Hi, we're sending this friendly reminder because we haven't heard back from you in a while. We need more information about this issue to help address it. Please be sure to give us your input within the next 7 days. If we don't hear back from you within 14 days of this comment the issue will be automatically closed. Thank you!

msftbot[bot] on 28 Jul 2020

Excuse me, but why was @nemakam unassigned and this issue was closed? Has this been fixed through a pull request that is not linked from here?

I got a feeling that everyone agreed that this should be addressed in some way but then @jsquire added lables that probably prompted the bot to close this?

Can this be repoened so that we can decide on the solution and implement it? This issue is sure to surface for many more people yet if not addressed, it sure did not so long ago for me.

dmladek-dtml on 23 Sep 2020

Also as it stands, AbandonAsync throws MessageLockLostException right now when old lock token is provided which in conjunction with what was discussed here would mean these messages cannot be discarded anymore and therefore any application (or reciever) cannot clear lost messages from the AMQP cache and is bound to carry them around, again freezing when 5000 messages are reached. Did I get that right?

mladedav on 23 Sep 2020

I've done some more testing and it actually turns out that AbandonAsync deletes the message from the AMQP cache even if it throws MessageLockLostException. Therefore the limit is not there. We just need to finish the messages properly.

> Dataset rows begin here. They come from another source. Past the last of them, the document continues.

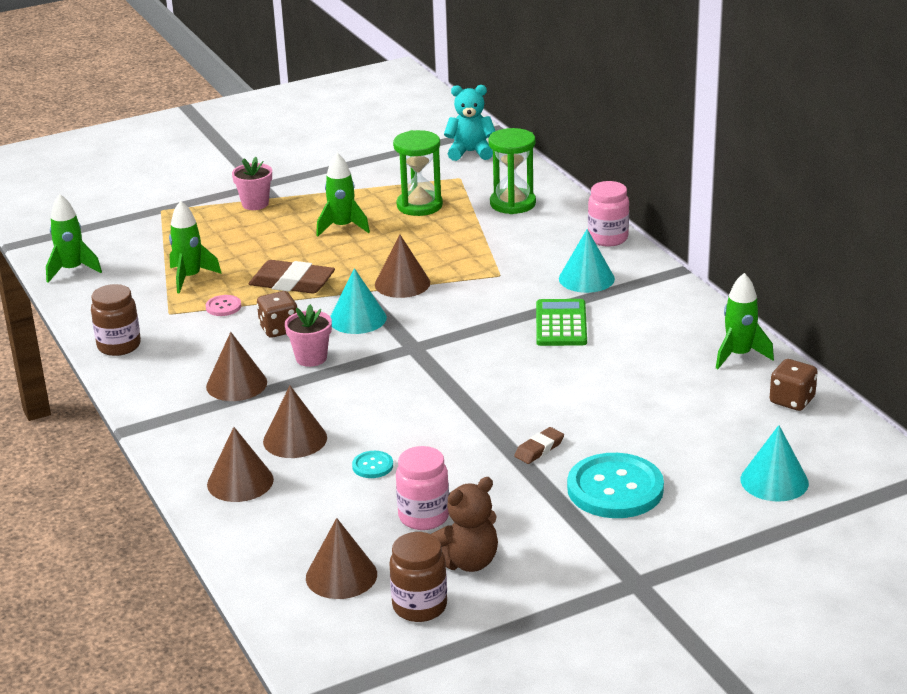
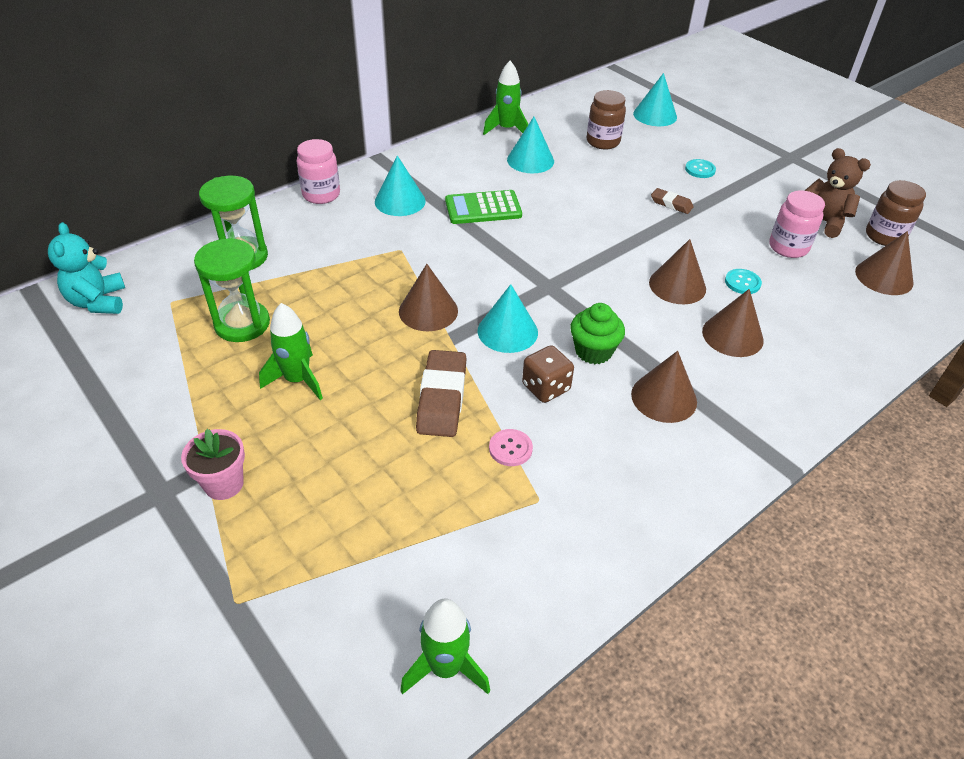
camera: 105 degrees left, 15 degrees up
brown jar [91,284,141,356] -> brown jar moved to [587,90,626,150]
green rocket [169,201,222,293] -> none
brown cone [207,427,274,502] -> brown cone moved to [649,239,706,304]
pink flower pot [285,304,332,367] -> green cupcake [570,303,625,364]
turquoise button [567,453,664,518] -> turquoise button [685,159,716,178], size x0.44
brown dice [770,359,818,411] -> none
none -> turquoise cone [507,117,554,173]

That said I believe this should still be reopened and the underlying issue that the SDK silently stops working should be addressed. I don't want to force solutions since @nemakam was before wanted to think about this more deeply before making changes. but I believe the SDK should raise an exception after the 5000 messages.

mladedav on 23 Sep 2020

Hi, we're sending this friendly reminder because we haven't heard back from you in 7 days. We need more information about this issue to help address it. Please be sure to give us your input. If we don't hear back from you within 14 days of this comment the issue will be automatically closed. Thank you!

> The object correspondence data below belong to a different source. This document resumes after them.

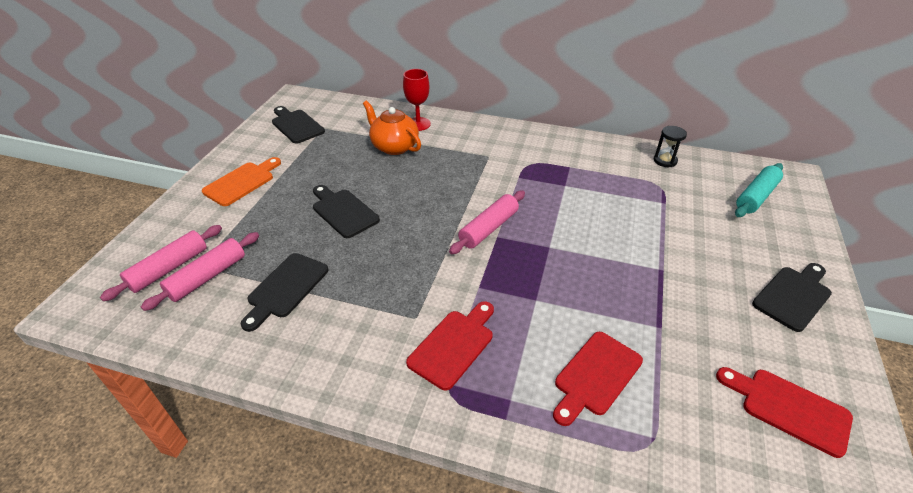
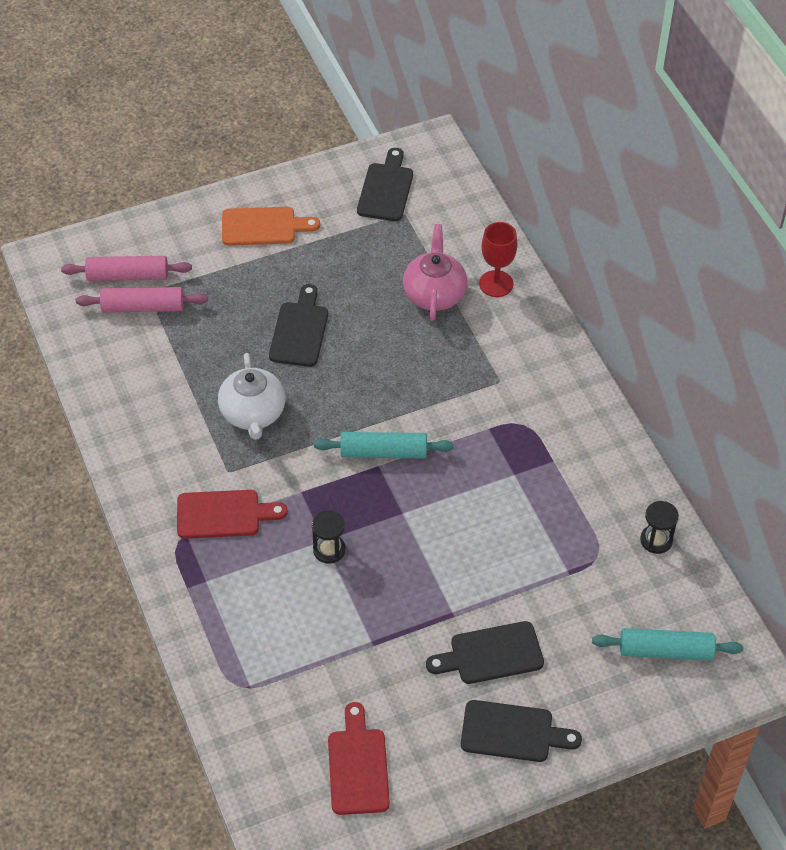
camera: 50 degrees right, 10 degrees up
black cutting board [241,253,328,332] -> black cutting board moved to [426,621,544,684]
orange teapot [363,101,421,155] -> pink teapot [403,224,467,321]
pink rolling pin [449,190,525,254] -> turquoise rolling pin [314,432,454,458]
red cutting board [553,332,643,426] -> none
none -> white teapot [218,353,285,440]
none -> black hourglass [312,511,346,564]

msftbot[bot] on 9 Oct 2020

Ok, what more information about this issue do you need to help address it? I can't think of anything that needs to be added so I don't understand the needs-author-feedback tag, can it be removed?

mladedav on 12 Oct 2020

I have the exact same issue. We have an Azure Function with a service bus trigger. We only run CompleteAsync when a message is successfully handled. If there is an error, the exception is hidden and we just let the code run out. This is desired by us because then the message will be retried after the lock timeout.

If we see a lot of failures in the function, e.g. because some external resource is down, the function stops working after a while and we need to restart it. There are no errors recorded anywhere.

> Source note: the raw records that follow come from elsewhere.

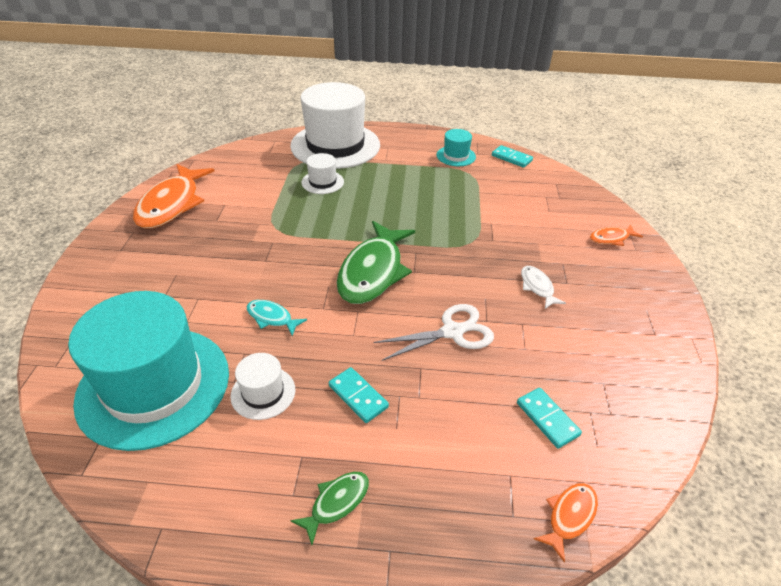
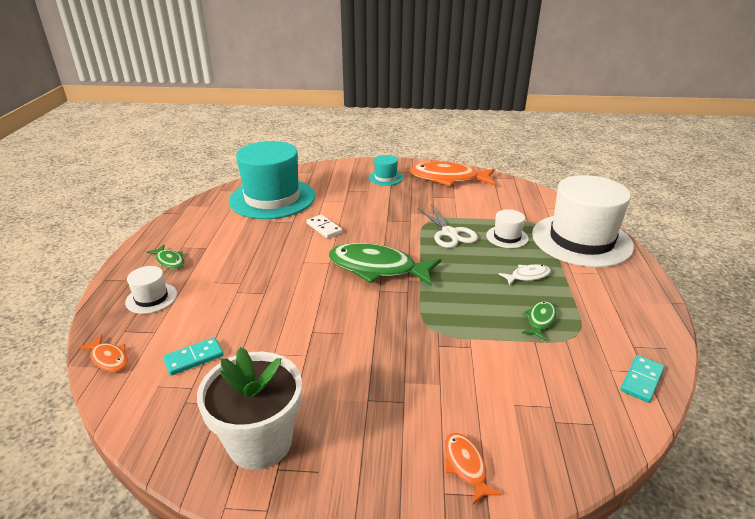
camera: 90 degrees right, 10 degrees down
white hat [230,353,295,420] -> white hat moved to [125,266,177,314]
turquoise fish [247,300,307,336] -> white domino [306,215,343,239]
turquoise domino [329,367,389,423] -> none
white scissors [374,304,494,361] -> white scissors moved to [418,205,478,248]
turquoise hat [436,129,476,166] -> turquoise hat moved to [369,155,403,186]
white fish [521,266,566,309] -> white fish moved to [499,264,551,286]
none -> white flower pot [197,347,302,470]
none -> green fish [522,301,557,341]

The alternative, that we are using for queues, is to complete the message and add a new message with a schedule to the queue. This approach cannot however be using with a topic that could have several subscribers.

mronnlun on 18 Oct 2020

@axisc, is this something the service team should investigate?

SeanFeldman on 19 Oct 2020

hybridtechie on 21 Oct 2020

I'd suggest that this limitation is at least documented here. And if this limit can be configured on the backend, that this is exposed as a namespace property.

pacodelacruz on 21 Oct 2020

I have the exact same issue. We have an Azure Function with a service bus trigger. We only run CompleteAsync when a message is successfully handled. If there is an error, the exception is hidden and we just let the code run out. This is desired by us because then the message will be retried after the lock timeout.

If we see a lot of failures in the function, e.g. because some external resource is down, the function stops working after a while and we need to restart it. There are no errors recorded anywhere.

The alternative, that we are using for queues, is to complete the message and add a new message with a schedule to the queue. This approach cannot however be using with a topic that could have several subscribers.

We are facing the same issue. Is there a solution to this?